Dataset items
════

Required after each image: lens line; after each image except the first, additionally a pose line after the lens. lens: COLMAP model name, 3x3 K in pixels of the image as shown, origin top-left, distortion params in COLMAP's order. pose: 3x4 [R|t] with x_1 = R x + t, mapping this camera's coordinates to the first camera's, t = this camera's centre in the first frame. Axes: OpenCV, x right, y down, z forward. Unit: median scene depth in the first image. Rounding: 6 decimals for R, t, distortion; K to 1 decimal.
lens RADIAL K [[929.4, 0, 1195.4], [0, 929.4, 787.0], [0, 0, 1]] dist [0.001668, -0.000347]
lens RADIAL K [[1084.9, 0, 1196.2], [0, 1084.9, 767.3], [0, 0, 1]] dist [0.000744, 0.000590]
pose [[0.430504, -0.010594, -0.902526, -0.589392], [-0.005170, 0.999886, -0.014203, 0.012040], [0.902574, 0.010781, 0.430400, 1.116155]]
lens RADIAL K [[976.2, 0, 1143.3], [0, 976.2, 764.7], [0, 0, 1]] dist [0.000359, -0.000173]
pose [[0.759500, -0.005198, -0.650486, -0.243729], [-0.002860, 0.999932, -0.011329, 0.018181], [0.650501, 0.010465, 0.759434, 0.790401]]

════

### [The problem]
Please reproduce the items from their beginning through the line containing "0.010781, 0.430400, 1.116155]]", replacing "pose line" with "pose entry" and changing nothing else.

### [Result for this exercise]
Required after each image: lens line; after each image except the first, additionally a pose entry after the lens. lens: COLMAP model name, 3x3 K in pixels of the image as shown, origin top-left, distortion params in COLMAP's order. pose: 3x4 [R|t] with x_1 = R x + t, mapping this camera's coordinates to the first camera's, t = this camera's centre in the first frame. Axes: OpenCV, x right, y down, z forward. Unit: median scene depth in the first image. Rounding: 6 decimals for R, t, distortion; K to 1 decimal.
lens RADIAL K [[929.4, 0, 1195.4], [0, 929.4, 787.0], [0, 0, 1]] dist [0.001668, -0.000347]
lens RADIAL K [[1084.9, 0, 1196.2], [0, 1084.9, 767.3], [0, 0, 1]] dist [0.000744, 0.000590]
pose [[0.430504, -0.010594, -0.902526, -0.589392], [-0.005170, 0.999886, -0.014203, 0.012040], [0.902574, 0.010781, 0.430400, 1.116155]]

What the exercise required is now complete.